Sir Patrick Vallance, who was the government’s chief scientific adviser during the pandemic, explained his “real struggle” in getting Johnson to understand the scientific models and graphs he was shown about the virus.
The scientist vented, in his private diaries which were shown to the inquiry, about the “awful” experience of watching the prime minister read statistics.
One entry from May 4, 2020 said: “Late afternoon meeting with the PM on schools. My God, this is complicated. Models will not provide the answer. PM is clearly bamboozled.
Others, also written in May 2020, said: “PM asking whether we’ve overdone it on the lethality of this disease. He swings between optimism, pessimism, and then this.
“PM still confused on different types of test. He holds us in his head for a session and then it goes.”
In June, Sir Patrick wrote: “Watching the PM get his head round stats is awful. He finds relative and absolute risk almost impossible to understand.”
He did defend the ex-prime minister, however, insisting the issue of helping politicians understand the data was not unique to the UK.
Sir Patrick’s diaries from the pandemic have been in the spotlight during the inquiry after he revealed that the former prime minister once described coronavirus as “nature’s way of dealing with old people”.
Extracts from Sir Patrick’s diary have been used during the inquiry to look at the work of key figures, including Cabinet ministers, ex-Downing Street director of communications Lee Cain and former cabinet secretary Mark Sedwill.
One entry recorded that the former PM had referred to the Treasury as the “pro-death squad” when he wanted the department to back him in arguing for a path to eased restrictions.
Sir Patrick, who served as the Government’s chief scientific adviser from 2018 to 2023, also wrote about his frustrations in dealing with the then-prime minister.
“(Johnson is) obsessed with older people accepting their fate and letting the young get on with life and the economy going,” he said.
“Quite bonkers set of exchanges,” he wrote, referring to a WhatsApp group including Johnson.
Sir Patrick also said that he and Sir Chris felt Number 10 officials were trying to “strong-arm” them into appearing by Johnson’s side at a Downing Street press conference following the then-prime minister’s ex-chief adviser Dominic Cummings’ press conference on his lockdown trip to Barnard Castle.
The journey was clearly against the rules and Cummings’ televised appearance before the media was a “car crash”, the former chief scientist said in an entry in May 2020.
Sir Patrick has objected to the publication of his pandemic-era diary in full, describing the notes as a “brain dump” written “at the end of immensely stressful days to protect his mental health”.
Inquiry chairwoman Baroness Heather Hallett has yet to make a decision on whether the entries should be disclosed in their entirety.
Sir Patrick has always maintained it was not his job to tell Johnson and the Cabinet what they wanted to hear, but to make clear the scientific evidence.
In October 2021, he told the BBC: “My job is not to sugarcoat it.
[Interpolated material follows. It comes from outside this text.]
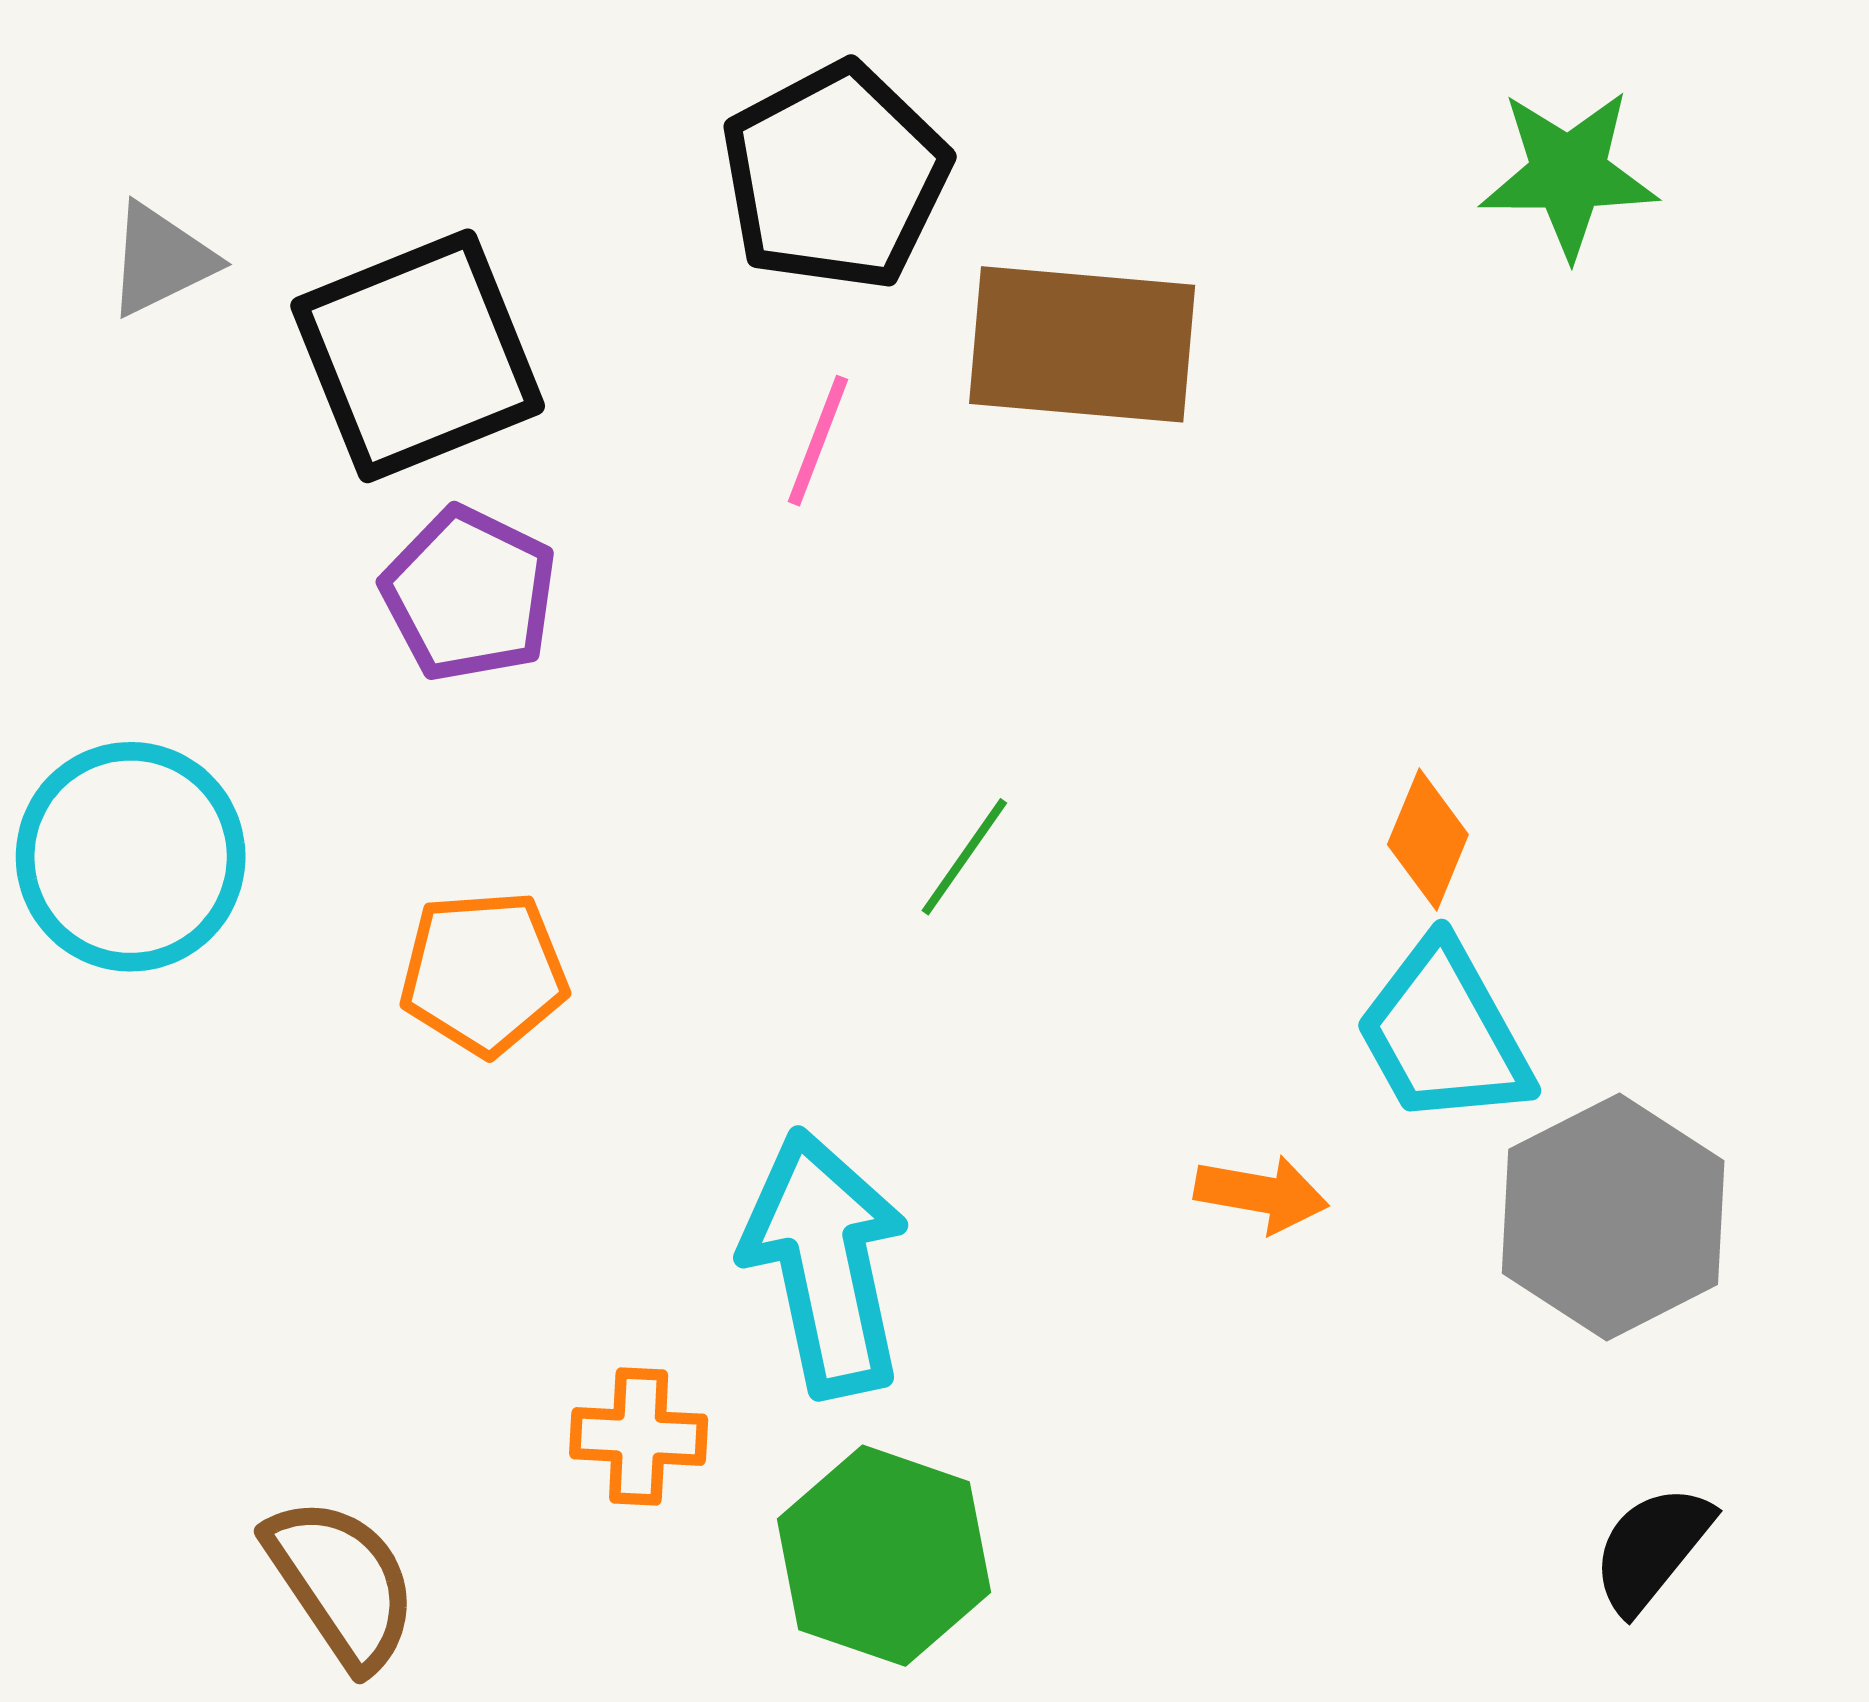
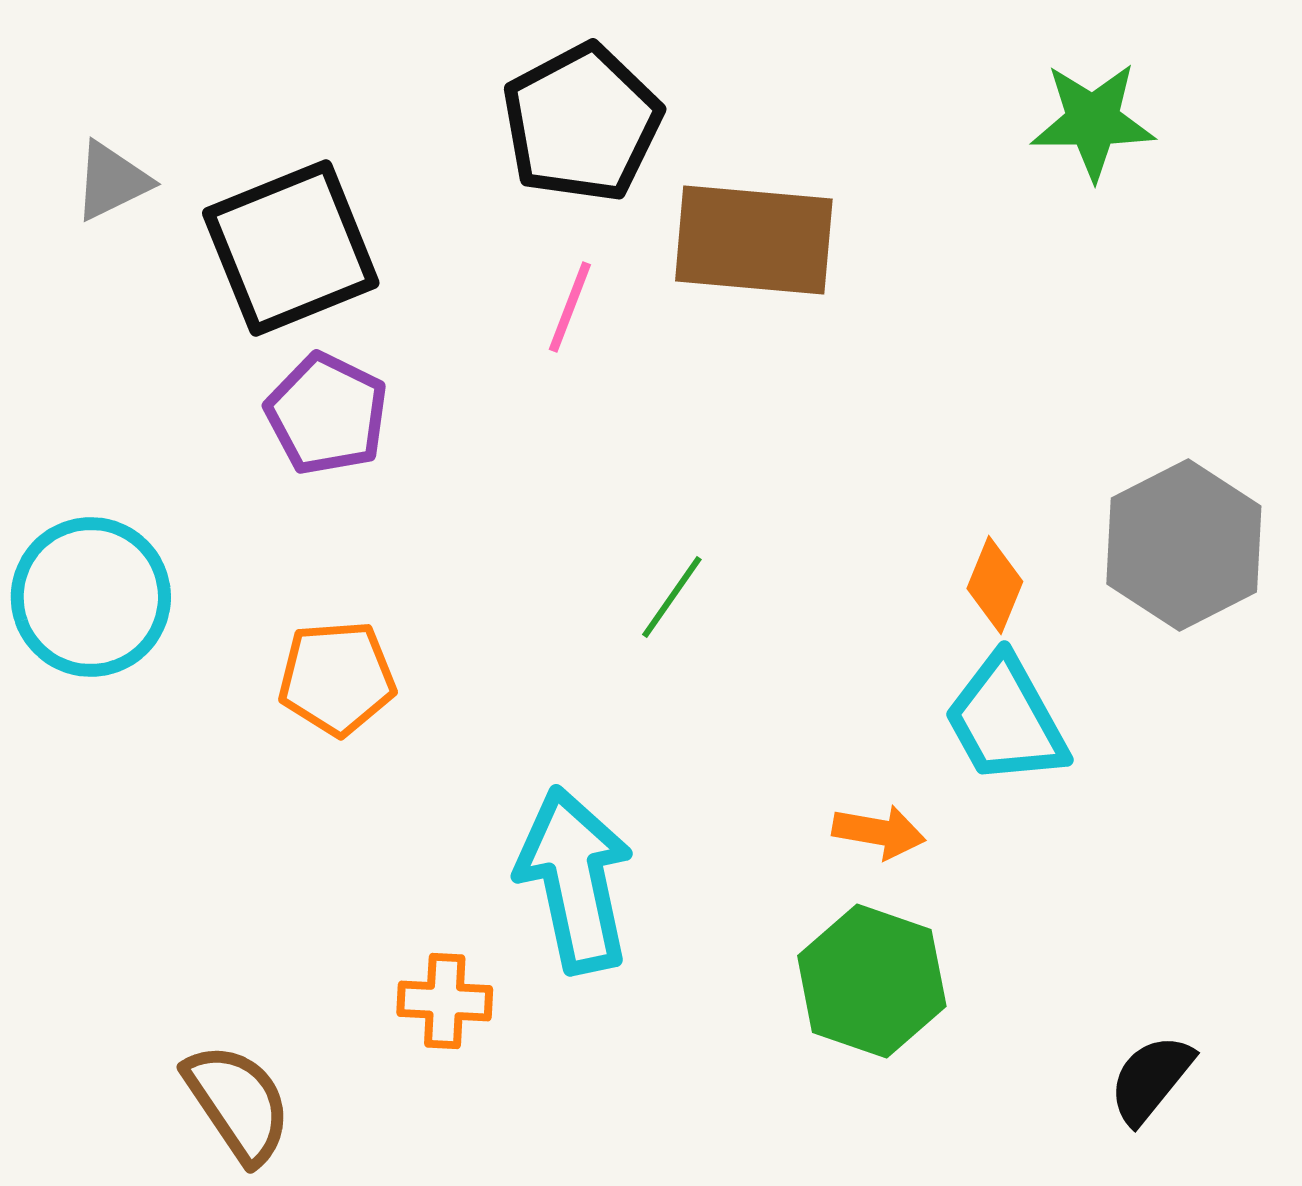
gray hexagon: (1613, 1217) -> (1184, 545), moved
green hexagon: (884, 1556) -> (872, 981), moved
My job is not to tell them things they want to hear… it’s to make sure that they understand what the science at that moment is saying, what the uncertainties are, and to try to make that as clear as possible.”
The Government’s current chief scientific adviser, Dame Angela McLean, will give evidence to the inquiry on Wednesday, while Business Secretary Kemi Badenoch and Dame Jenny Harries, who is head of the UK Health Security Agency, will give evidence on Thursday.